Sir Ranulph is known as the World's greatest living explorer. He has climbed Everest and crossed both polar ice caps. He has led 30 expeditions, one of which circumnavigated the world via the poles. He has raised more than 10 million pounds for charity, and in 2003 ran seven marathons in seven days on seven continents. And that was 4 months after a double heart bypass operation. He has lost several fingers from frostbite, actually cutting them off himself. He hates mountains because he has a morbid fear of heights, but he climbed the north face of the Eiger in 2007. At one point he screen tested for the part of James Bond but Cubby Broccoli, who was looking for a real-life action man, said that he had the face and hands of a farmer.

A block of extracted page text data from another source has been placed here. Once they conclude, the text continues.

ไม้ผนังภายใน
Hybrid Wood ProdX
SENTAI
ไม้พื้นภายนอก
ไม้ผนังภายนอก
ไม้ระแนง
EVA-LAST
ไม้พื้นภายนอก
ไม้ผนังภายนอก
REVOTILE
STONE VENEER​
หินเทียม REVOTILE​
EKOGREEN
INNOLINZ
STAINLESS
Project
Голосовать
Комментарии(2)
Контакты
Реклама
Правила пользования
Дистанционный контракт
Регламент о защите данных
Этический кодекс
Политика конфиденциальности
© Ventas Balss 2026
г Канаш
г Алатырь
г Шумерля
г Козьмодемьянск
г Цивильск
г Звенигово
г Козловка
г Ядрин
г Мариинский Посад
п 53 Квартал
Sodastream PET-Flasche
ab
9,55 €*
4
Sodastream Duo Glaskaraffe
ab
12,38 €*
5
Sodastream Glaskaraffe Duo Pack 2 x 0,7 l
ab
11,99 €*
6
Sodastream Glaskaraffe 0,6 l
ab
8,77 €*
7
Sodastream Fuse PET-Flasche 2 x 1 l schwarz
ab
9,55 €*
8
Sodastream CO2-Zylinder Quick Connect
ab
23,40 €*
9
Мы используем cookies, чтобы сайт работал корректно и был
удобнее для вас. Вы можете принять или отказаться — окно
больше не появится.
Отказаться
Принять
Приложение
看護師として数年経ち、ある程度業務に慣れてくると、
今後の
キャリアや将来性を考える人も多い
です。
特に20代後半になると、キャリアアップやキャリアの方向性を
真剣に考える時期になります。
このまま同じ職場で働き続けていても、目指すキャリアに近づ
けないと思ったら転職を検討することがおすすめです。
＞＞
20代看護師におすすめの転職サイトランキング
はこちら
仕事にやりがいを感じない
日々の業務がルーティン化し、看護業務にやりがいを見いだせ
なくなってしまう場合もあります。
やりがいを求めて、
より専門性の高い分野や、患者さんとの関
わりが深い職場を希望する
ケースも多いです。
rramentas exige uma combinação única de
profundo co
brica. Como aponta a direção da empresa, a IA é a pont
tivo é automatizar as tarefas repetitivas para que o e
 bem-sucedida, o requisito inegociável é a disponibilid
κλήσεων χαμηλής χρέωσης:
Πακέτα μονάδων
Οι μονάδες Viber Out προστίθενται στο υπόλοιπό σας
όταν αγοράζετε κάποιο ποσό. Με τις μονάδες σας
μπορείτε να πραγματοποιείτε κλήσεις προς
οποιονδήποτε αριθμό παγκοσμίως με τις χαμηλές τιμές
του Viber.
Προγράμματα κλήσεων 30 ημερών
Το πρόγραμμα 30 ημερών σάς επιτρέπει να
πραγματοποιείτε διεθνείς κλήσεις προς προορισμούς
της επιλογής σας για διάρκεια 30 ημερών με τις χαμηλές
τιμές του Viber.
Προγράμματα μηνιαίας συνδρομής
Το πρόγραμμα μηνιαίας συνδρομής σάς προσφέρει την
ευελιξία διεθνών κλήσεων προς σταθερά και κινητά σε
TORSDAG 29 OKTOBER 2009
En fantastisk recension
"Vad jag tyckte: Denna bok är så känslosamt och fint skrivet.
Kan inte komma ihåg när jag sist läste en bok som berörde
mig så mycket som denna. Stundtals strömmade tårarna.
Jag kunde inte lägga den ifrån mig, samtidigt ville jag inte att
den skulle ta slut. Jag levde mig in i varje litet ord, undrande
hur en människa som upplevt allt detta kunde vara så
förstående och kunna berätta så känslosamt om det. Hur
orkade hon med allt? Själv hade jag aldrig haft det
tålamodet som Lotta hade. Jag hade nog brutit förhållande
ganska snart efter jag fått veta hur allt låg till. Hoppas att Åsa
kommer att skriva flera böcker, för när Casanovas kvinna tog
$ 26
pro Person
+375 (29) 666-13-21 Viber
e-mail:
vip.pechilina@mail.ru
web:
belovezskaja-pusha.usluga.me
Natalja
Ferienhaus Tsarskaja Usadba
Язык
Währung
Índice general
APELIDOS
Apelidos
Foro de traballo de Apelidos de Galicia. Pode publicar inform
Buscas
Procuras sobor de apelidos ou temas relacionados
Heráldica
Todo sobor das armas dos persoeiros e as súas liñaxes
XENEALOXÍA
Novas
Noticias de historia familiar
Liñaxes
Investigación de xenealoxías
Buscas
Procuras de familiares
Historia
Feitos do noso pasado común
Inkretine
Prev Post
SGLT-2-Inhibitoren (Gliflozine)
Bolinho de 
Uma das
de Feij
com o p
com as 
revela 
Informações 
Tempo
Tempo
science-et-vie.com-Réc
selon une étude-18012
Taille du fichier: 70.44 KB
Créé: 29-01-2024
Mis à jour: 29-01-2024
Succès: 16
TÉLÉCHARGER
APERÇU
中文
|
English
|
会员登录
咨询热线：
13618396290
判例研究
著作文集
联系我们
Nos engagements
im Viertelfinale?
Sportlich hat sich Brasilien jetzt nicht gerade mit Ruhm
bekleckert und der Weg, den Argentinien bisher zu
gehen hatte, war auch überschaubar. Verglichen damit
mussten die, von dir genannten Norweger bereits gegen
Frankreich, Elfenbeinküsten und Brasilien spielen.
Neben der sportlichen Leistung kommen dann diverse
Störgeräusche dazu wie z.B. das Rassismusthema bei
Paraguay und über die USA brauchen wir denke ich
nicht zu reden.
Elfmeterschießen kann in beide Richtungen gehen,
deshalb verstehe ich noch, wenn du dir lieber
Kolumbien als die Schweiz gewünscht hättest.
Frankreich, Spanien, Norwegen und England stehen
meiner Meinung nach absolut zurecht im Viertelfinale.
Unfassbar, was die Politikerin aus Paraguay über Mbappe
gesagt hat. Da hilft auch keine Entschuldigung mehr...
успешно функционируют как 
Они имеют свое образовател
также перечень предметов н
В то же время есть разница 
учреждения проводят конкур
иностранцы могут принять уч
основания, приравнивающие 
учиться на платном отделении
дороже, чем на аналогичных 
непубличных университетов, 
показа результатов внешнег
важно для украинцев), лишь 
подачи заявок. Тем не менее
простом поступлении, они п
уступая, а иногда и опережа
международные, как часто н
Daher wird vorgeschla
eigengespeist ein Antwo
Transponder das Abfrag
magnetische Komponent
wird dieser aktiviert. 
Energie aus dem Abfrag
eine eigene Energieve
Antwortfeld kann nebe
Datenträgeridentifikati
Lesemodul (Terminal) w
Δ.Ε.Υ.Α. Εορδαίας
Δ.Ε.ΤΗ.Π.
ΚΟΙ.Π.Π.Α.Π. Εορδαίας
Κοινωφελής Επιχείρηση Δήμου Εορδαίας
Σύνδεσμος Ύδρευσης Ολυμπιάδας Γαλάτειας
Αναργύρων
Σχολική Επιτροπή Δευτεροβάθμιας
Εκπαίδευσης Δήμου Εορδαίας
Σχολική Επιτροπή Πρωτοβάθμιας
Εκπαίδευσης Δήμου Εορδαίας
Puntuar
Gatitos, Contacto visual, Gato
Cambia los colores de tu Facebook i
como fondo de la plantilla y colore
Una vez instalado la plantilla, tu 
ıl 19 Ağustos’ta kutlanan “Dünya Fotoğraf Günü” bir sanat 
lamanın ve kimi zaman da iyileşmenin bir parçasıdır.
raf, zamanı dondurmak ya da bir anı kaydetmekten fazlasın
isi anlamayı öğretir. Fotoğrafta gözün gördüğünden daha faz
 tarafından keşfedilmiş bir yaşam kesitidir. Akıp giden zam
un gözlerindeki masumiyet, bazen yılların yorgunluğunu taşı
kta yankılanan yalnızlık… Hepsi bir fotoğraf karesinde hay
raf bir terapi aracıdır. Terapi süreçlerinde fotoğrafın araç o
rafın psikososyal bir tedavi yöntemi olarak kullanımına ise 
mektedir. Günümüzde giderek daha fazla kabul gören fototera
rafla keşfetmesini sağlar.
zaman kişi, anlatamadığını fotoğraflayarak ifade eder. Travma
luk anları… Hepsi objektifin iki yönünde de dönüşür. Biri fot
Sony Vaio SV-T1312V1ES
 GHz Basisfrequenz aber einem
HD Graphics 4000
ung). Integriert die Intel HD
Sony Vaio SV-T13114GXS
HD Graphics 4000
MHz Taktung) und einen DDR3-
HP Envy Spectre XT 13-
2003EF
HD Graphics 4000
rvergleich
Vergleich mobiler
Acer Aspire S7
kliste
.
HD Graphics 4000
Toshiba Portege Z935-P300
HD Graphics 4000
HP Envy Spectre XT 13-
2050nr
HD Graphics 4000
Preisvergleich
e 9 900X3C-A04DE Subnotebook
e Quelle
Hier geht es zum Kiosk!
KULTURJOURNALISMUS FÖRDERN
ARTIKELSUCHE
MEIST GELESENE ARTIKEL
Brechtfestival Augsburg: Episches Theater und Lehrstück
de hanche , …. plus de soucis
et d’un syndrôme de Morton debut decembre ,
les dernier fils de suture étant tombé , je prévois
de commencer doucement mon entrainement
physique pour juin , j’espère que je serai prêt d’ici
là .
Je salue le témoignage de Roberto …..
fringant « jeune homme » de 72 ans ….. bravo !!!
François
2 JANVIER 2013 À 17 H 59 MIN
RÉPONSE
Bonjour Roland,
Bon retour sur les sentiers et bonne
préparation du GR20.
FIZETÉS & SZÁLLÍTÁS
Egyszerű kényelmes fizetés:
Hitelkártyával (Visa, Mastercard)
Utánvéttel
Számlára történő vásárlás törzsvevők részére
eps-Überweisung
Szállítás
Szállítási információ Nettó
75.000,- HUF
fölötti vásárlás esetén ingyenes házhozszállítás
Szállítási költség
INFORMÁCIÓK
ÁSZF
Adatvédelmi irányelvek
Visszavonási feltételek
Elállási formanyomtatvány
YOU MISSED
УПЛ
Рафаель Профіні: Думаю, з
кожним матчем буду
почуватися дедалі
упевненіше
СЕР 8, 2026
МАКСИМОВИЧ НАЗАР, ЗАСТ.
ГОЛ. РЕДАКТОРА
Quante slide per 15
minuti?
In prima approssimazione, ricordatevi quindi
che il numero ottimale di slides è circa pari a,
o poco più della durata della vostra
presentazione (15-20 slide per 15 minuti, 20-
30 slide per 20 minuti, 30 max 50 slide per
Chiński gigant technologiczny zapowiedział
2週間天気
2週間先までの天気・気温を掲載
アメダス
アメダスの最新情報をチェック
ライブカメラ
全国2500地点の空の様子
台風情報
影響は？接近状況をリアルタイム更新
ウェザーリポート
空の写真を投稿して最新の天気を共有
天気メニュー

Sir Ranulph Twisleton-Wykeham-Fiennes, 3rd Baronet was born in Windsor on 7 Mar 1944, four months after the death of his father, so he was born the 3rd Baronet. His mother moved out to South Africa after the war and he was educated in Cape Town until the age of 12. Back in England he went to Eton and then trained at Mons before joining the Scots Greys on 27 July 1963. He was seconded to the SAS where he specialised in demolitions. He was discharged from the SAS for a raid he organised to demolish a dam near Castle Combe, built for the film Dr Dolittle. After serving in the Scots Greys he was employed in the army of the Sultan of Oman in 1969. On one occasion he led 20 men deep into Communist-held territory to meet a mysterious turncoat of whom he was rightly suspicious:
'I was hiding in a bush, with my 7.62 semi automatic rifle, waiting for him. Had a terrific dose of diarrhoea too which wasn't exactly convenient. Anyway, he appeared with a Kalashnikov. I shouted "Hands up!" in Arabic. Luckily, I was already in the gun-firing position because he swung round ready to fire. I pressed first. He died. I was devastated at the time. To have killed someone, from 10 feet, to see him fall dead at my feet. But late I discovered that the documents he carried were used to delay the Communists long enough for the Shah of Persia to send 2,000 crack troops to help the Sultan. It was important to me that it was justified.'
He led several raids and was decorated by the Sultan for bravery. After 8 years in Oman he left in July 1971. He has been married twice. His first wife of 36 years, Ginny Pepper, died in 2004 and he married Louise Millington. They have a daughter Elizabeth born in April 2006. He has written 19 books, both fiction and non-fiction. In 2010 his book tracing the family history was published by Hodder & Stoughton: Mad Dogs and Englishmen. The photo shows him in Scots Greys service dress in 1964.